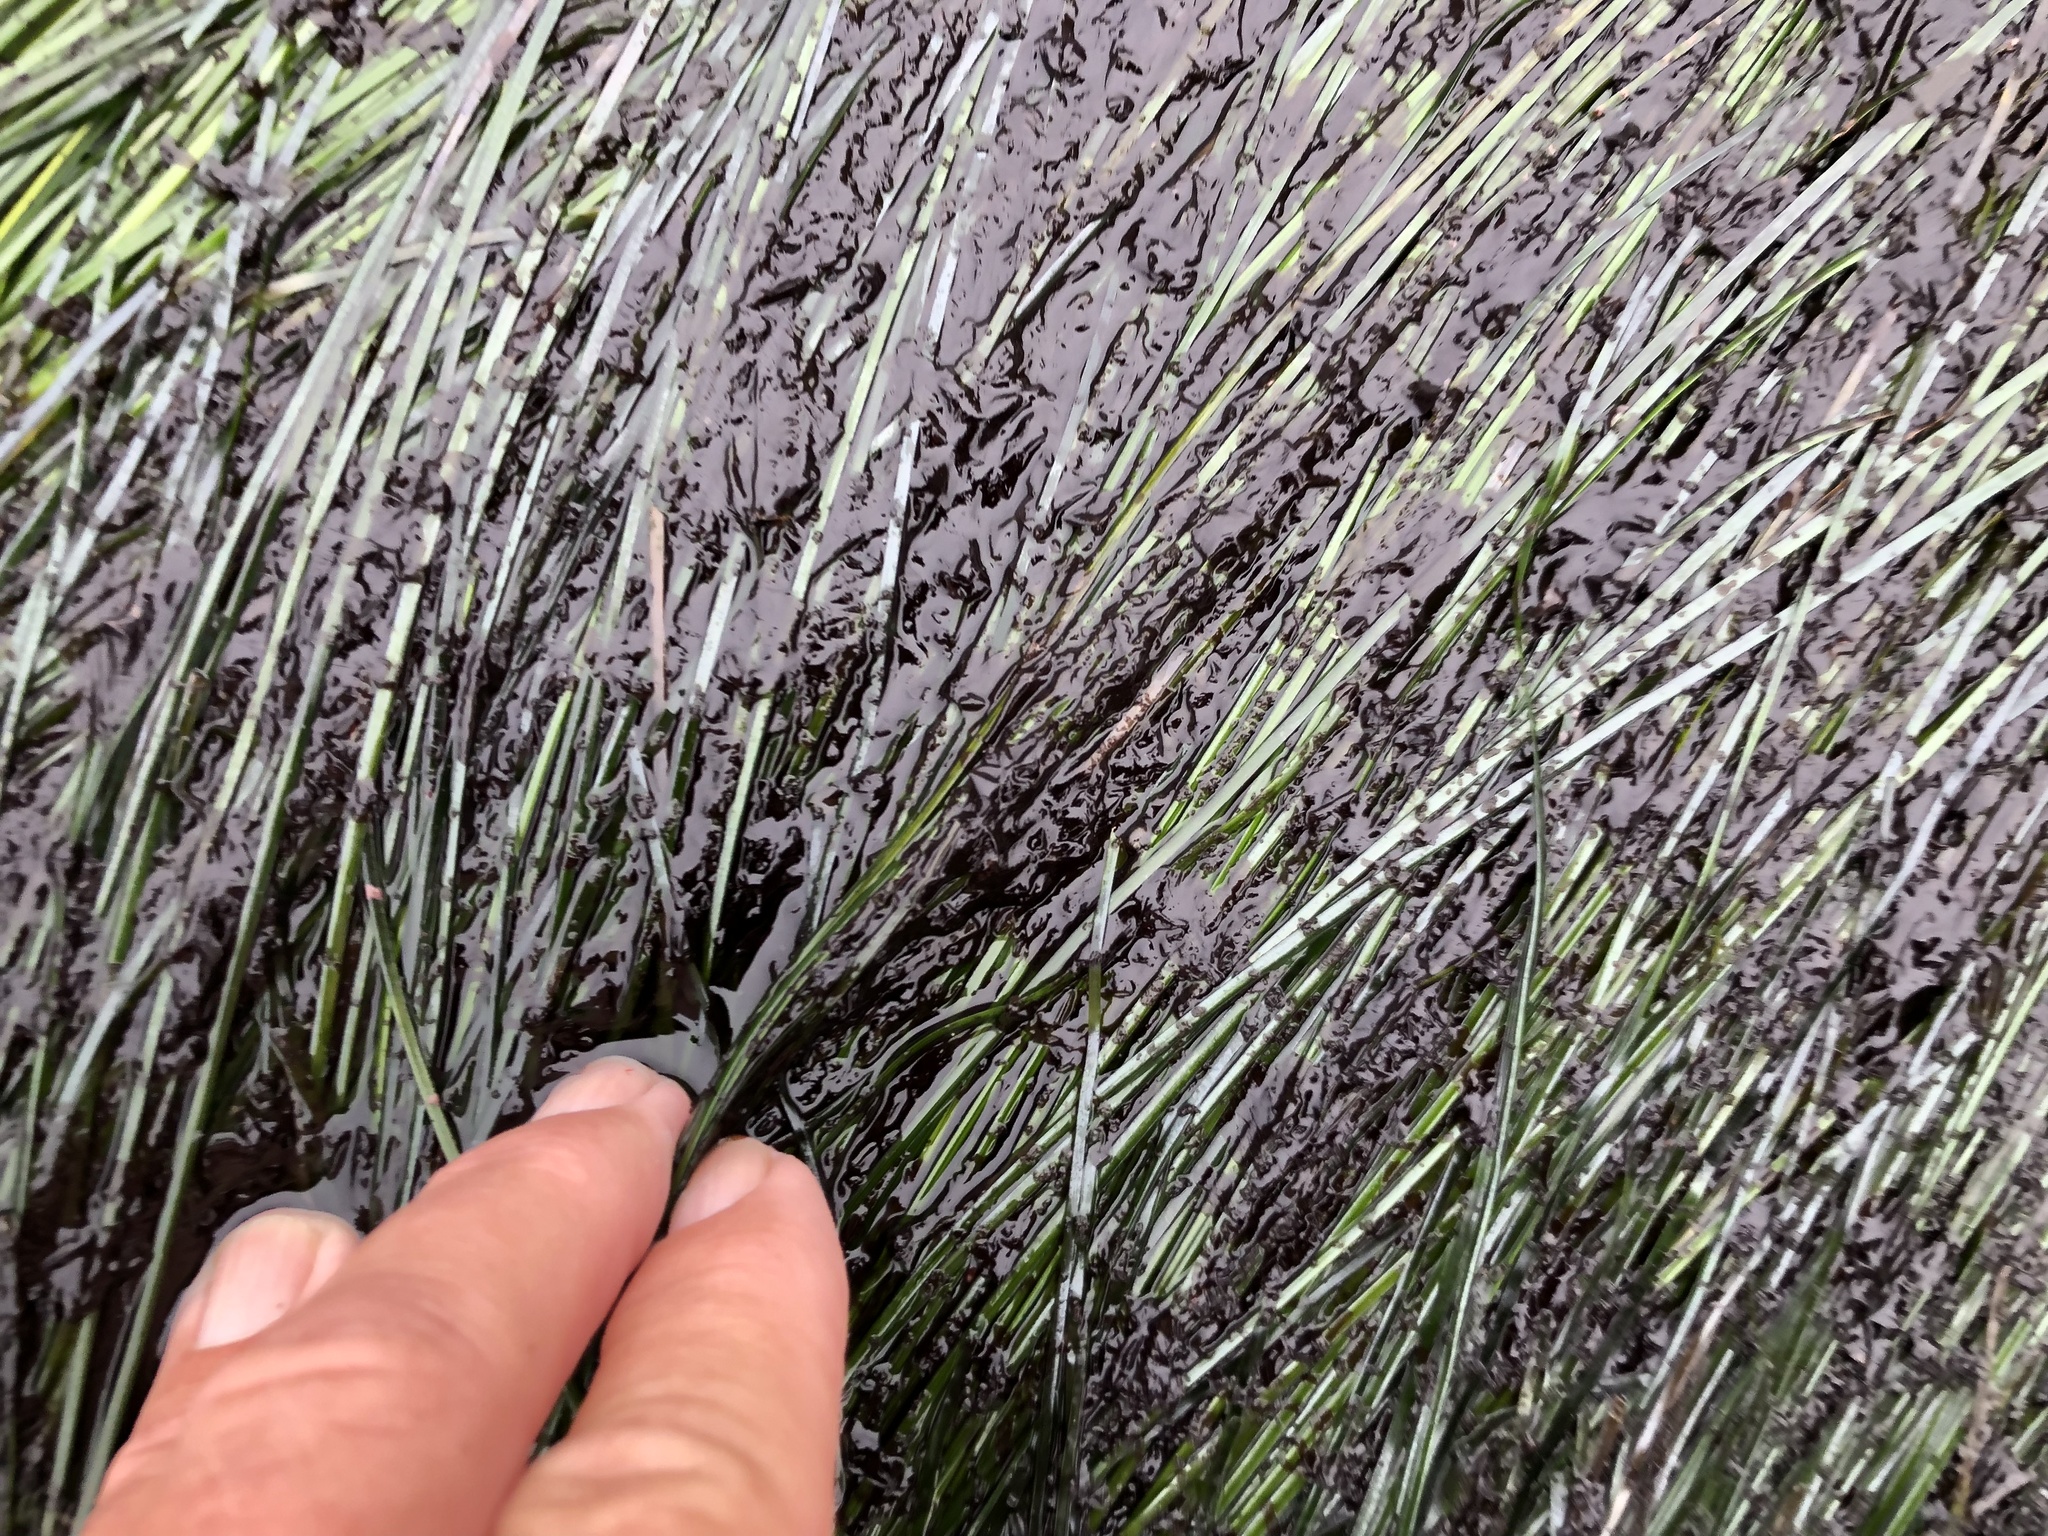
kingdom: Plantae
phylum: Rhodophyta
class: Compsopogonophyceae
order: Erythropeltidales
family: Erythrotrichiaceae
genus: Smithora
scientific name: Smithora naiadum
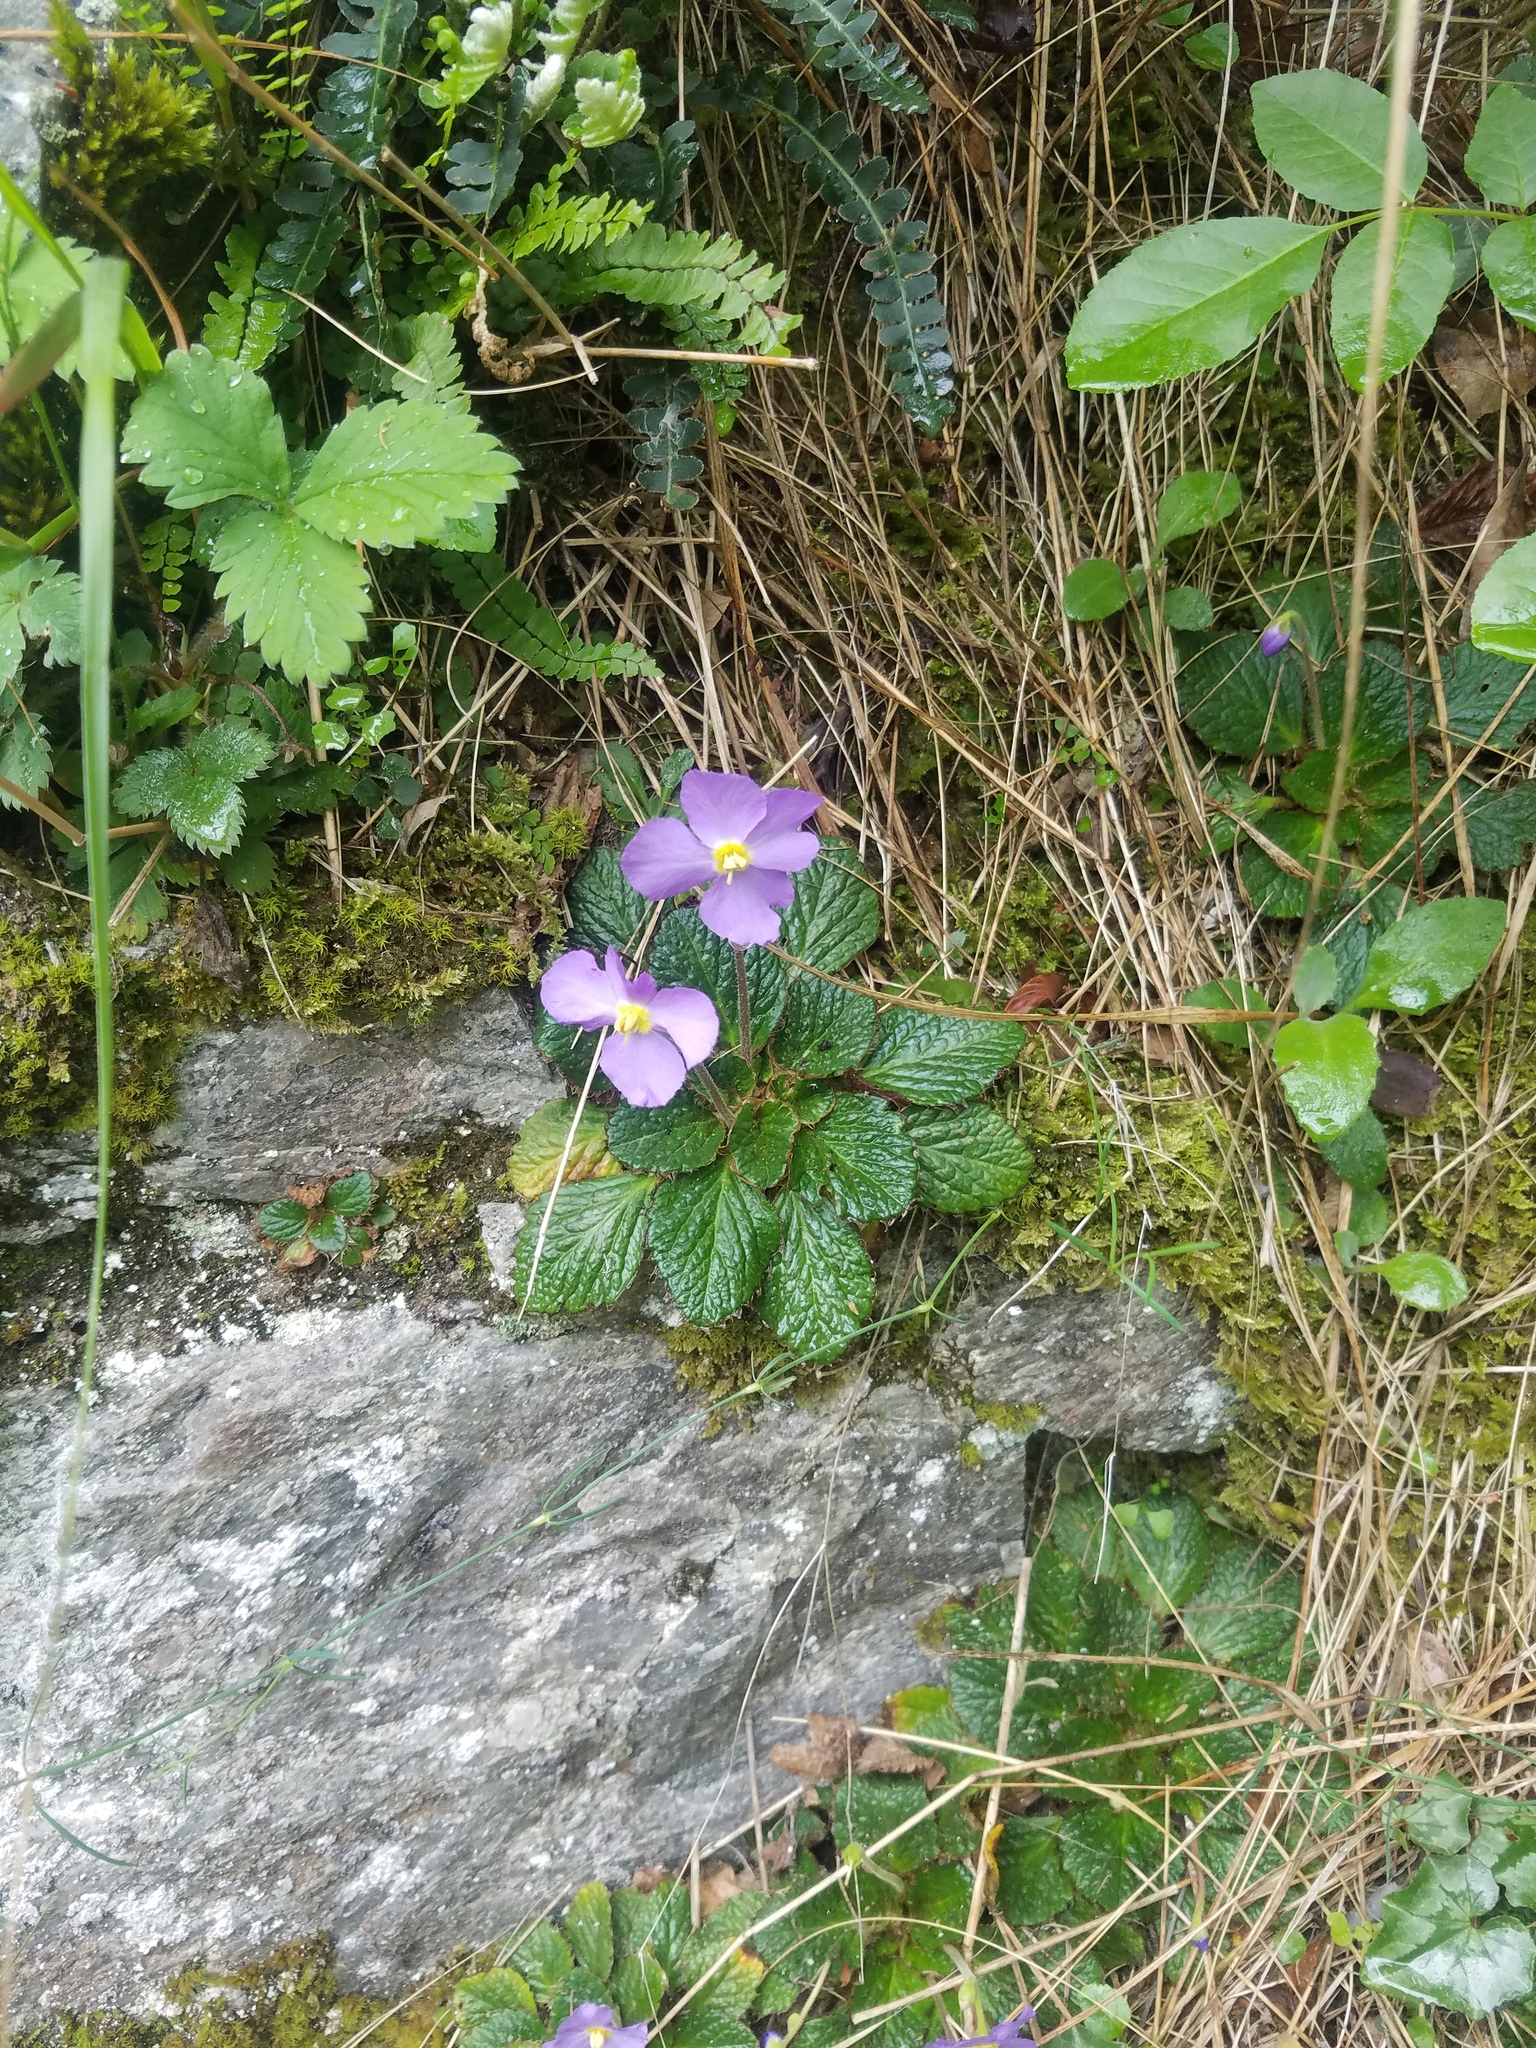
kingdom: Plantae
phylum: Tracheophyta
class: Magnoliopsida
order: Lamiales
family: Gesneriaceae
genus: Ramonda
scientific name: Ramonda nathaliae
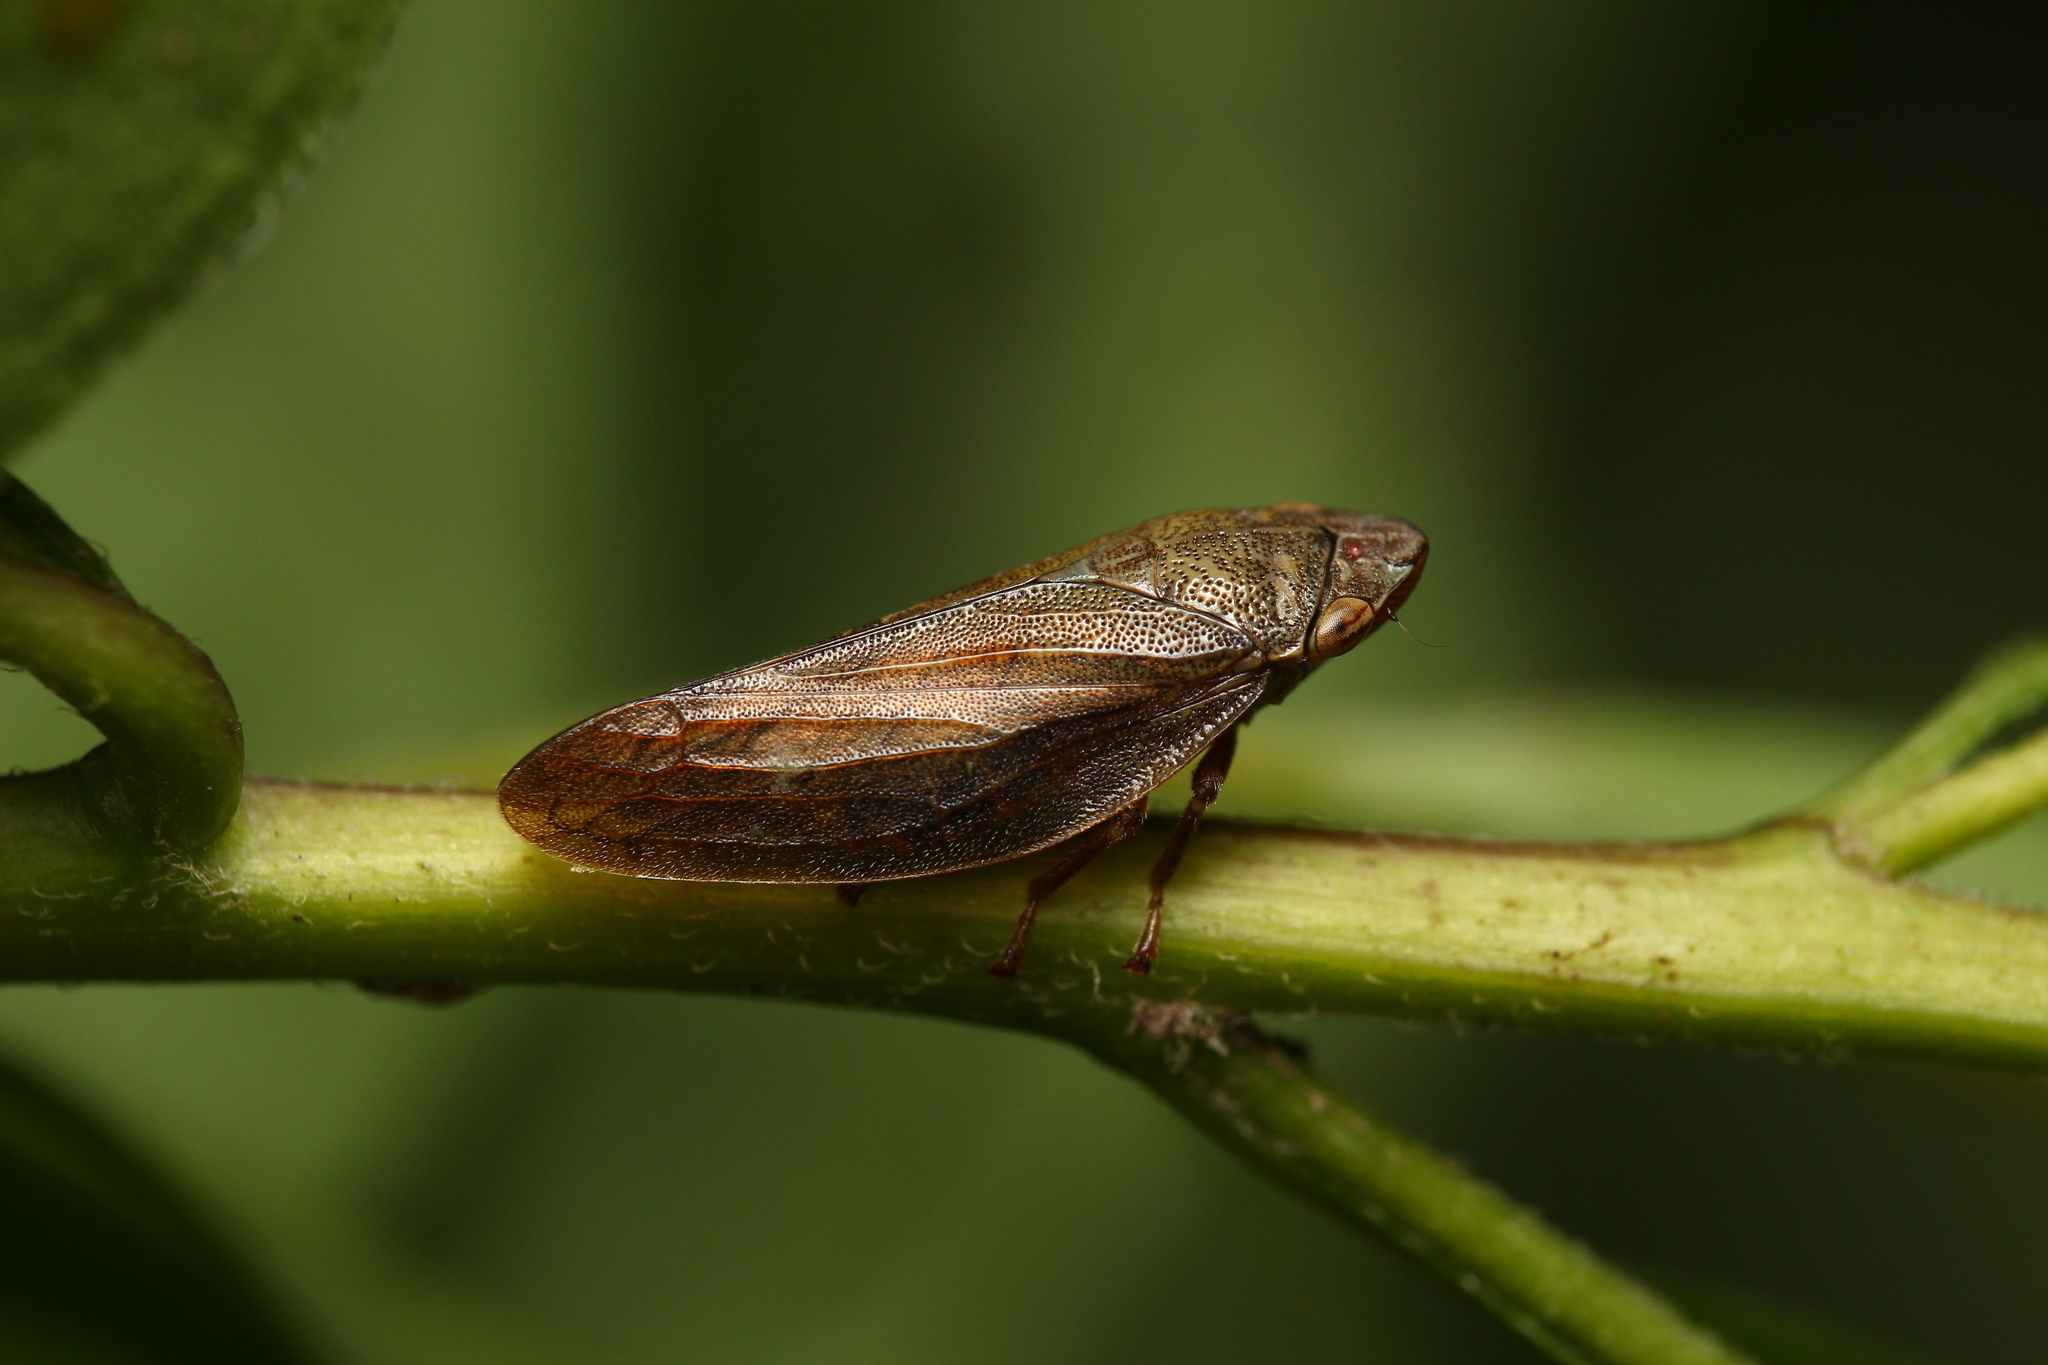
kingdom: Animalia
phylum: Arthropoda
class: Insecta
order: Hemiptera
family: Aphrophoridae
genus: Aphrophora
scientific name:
####
• What the task asks
Reproduce every line of the records above word for word, leaving out the pictures.

• In response
kingdom: Plantae
phylum: Rhodophyta
class: Compsopogonophyceae
order: Erythropeltidales
family: Erythrotrichiaceae
genus: Smithora
scientific name: Smithora naiadum
kingdom: Plantae
phylum: Tracheophyta
class: Magnoliopsida
order: Lamiales
family: Gesneriaceae
genus: Ramonda
scientific name: Ramonda nathaliae
kingdom: Animalia
phylum: Arthropoda
class: Insecta
order: Hemiptera
family: Aphrophoridae
genus: Aphrophora
scientific name:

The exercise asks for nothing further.